__STATED GOAL__: Copy out the lines from the line with "Document page, 1241x1754 pixels." to the line with "subtitle Pour aller", including both of those lines, exactly as they appear in the entries below.

__DATA FOR PROCESSING__:
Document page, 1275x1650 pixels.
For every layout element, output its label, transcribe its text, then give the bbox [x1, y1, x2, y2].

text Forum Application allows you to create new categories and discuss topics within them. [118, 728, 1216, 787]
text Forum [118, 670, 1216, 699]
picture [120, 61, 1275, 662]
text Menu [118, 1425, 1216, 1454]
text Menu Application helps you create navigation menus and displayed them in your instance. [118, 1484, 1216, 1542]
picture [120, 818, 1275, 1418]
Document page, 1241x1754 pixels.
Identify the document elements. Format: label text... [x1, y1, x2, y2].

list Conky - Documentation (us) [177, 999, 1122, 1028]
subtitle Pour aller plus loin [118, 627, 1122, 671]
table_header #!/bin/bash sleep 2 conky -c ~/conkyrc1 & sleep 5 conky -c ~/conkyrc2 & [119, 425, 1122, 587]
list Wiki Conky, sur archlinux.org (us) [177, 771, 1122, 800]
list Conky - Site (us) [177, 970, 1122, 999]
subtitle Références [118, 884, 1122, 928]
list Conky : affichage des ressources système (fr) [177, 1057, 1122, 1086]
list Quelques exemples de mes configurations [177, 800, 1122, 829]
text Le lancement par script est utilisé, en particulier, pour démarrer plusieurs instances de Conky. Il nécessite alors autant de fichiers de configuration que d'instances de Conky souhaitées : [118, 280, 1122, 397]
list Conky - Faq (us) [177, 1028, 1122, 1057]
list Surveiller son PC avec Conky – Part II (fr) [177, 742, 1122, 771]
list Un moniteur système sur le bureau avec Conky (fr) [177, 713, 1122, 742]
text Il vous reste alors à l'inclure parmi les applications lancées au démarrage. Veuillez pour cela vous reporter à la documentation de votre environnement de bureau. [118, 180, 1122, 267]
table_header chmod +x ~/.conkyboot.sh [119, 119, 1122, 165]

__ANSWER TO THE PROBLEM__:
Document page, 1241x1754 pixels.
Identify the document elements. Format: label text... [x1, y1, x2, y2].

list Conky - Documentation (us) [177, 999, 1122, 1028]
subtitle Pour aller plus loin [118, 627, 1122, 671]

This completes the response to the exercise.